Honey, you are running out of time. Wake the fuck up.
So just like the amnesiac in an old B movie who hits her head and is instantly returned to reality, I did. I saw that the vicious cycle we’d been trapped in was never going to change. That there might be periods of calm, but the trend was increasingly downward, and the storms were increasingly frequent and severe. I could do more and be more and sacrifice more, as I’d been doing for years, and it would never be enough. There’d be more lofty words and broken promises, but my husband was never going to be a real partner, a co-parent, or even a reasonable roommate. His contempt would be waiting for me around every corner. His negativity would continue to drag all of us down. And his paranoia and superiority would preclude us from getting help.
Conventional wisdom holds that, in order to avoid trauma, a sleepwalker should not be awakened abruptly. Of course, waking up to a bad dream is not the same as waking up from a bad dream. But I imagine the terror and disorientation are similar. I was fifty-seven, shit scared, and mystified. Which wrong turn deposited me here, and how would I find the maze’s exit?
Waking up that day felt like an ending but of course it was just the beginning. Once I determined that the marriage was not salvageable, that I could not allow my daughter to witness such treatment or my son to imagine it was okay, I began what I thought would be a finite process of disentanglement.
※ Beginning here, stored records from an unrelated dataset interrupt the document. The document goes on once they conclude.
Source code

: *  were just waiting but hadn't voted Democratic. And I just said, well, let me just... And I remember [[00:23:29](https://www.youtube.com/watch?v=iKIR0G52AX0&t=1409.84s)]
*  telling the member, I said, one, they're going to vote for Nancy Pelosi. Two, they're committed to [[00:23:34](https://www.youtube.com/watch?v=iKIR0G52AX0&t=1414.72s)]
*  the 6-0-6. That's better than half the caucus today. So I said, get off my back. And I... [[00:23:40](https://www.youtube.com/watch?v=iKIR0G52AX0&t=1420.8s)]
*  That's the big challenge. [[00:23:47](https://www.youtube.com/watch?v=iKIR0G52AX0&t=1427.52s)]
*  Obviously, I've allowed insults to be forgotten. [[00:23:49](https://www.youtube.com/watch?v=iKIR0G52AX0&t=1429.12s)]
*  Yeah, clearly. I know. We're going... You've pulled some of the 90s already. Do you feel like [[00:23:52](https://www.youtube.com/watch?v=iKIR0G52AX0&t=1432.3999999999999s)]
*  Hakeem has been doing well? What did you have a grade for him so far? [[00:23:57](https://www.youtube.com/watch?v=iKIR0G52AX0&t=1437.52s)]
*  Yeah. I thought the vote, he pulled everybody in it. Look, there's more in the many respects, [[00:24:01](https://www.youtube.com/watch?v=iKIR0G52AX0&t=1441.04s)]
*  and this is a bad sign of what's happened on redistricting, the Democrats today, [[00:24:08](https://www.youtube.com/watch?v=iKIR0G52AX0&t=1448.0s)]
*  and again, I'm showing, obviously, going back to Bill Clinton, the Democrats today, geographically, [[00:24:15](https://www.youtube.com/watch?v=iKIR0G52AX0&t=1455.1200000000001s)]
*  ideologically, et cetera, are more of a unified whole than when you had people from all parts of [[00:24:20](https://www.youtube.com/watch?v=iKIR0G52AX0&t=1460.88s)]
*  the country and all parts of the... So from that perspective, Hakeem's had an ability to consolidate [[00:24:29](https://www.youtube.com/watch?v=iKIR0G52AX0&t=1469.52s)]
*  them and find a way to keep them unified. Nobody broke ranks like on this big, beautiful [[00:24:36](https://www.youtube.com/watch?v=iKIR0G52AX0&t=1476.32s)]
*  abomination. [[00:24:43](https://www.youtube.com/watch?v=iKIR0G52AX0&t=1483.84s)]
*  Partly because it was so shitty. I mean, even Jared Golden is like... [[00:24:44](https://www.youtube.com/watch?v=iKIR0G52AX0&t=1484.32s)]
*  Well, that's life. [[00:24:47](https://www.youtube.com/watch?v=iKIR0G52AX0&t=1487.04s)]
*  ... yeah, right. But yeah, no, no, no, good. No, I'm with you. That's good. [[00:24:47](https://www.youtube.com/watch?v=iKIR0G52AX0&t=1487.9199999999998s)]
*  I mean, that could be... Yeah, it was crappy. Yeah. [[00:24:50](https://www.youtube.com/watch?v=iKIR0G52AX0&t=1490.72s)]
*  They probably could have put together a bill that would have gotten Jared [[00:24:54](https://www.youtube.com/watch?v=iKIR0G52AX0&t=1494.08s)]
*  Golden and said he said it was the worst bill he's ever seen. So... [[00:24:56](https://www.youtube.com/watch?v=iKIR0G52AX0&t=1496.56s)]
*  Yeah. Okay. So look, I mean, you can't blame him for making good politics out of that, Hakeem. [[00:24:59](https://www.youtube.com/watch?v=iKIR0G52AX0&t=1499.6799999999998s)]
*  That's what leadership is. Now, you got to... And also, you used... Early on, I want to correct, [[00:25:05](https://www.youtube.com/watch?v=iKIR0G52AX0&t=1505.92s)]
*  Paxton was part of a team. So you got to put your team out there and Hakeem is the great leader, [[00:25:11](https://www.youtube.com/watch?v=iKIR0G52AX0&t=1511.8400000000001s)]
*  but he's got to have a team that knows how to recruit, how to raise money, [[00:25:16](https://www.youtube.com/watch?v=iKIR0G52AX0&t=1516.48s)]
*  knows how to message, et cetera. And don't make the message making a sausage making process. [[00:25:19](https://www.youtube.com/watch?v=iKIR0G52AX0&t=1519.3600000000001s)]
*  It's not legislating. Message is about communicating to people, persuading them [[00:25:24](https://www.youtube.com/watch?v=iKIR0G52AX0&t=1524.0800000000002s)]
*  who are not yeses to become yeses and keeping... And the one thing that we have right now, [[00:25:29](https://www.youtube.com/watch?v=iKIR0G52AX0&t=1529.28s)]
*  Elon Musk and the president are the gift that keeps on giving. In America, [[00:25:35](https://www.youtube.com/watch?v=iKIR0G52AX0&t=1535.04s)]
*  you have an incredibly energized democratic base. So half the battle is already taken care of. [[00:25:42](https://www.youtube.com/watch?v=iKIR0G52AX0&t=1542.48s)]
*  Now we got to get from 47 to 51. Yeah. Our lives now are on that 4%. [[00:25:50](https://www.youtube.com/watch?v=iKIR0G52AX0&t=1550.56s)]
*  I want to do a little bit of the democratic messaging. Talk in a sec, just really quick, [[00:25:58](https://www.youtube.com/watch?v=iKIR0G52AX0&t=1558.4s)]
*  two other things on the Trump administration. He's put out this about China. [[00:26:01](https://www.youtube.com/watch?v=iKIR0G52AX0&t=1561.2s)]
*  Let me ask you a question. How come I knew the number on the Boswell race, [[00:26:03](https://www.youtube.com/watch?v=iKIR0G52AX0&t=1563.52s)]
But soon I had to wake up to the fact that my husband had never had anybody’s best interests at heart: to him it was a game which he would destroy me and his children and even his better self to win. Which means I eventually also had to wake up to the fact that I had spent twenty-five years as little more than a convenience, one that was ultimately easily discarded. And when I woke up to the fact that accepting crumbs for so long meant I must have some sort of problem (or as my cruel inner voice put it, what the fuck is WRONG with you?), I began the long, excruciatingly painful process of waking up to the severity and longstanding nature of the problem, which had its roots in unresolved childhood trauma.
For a long time, I saw that watershed day as the rudest of awakenings. As the day that, although long overdue, shattered our lives irretrievably. I now see it as not only the first in a series of awakenings, but as a precious gift, as it was the first wobbly step on the path to healing and growth; to my freedom, to the life I am so euphorically grateful for today.
An equally priceless gift derived from this whole enterprise is that, as I recovered, I stopped pressing the snooze button. I became ready to embrace the real world and all of its vagaries. It took a while, and lots of practice, but somewhere along the way, I learned to stay awake, no matter what.
Amazing for you to look back and see how far you have come. Equally amazing to me (and i have followed a somewhat similar trajectory, is how long we kept at it, like the hamster on the wheel. If we run faster , jump higher, do more, etc., etc., things will be ok . When things get to be ok, I wil be happy and have a life.. That was BS conditioning from family - you alluded to childhood trauma; am guessing that what you were told was not working for adult you. I am right with you….. hope to see your book out soon. I think there may be others who are realizing or beginning to realize th…
Christine! Thanks for sharing your story - congratulations, I hope you never stop celebrating. JJ
Happy Anniversary, Chris! To quote a Virginia Slims ad, you've come a long way, baby! Congratulations!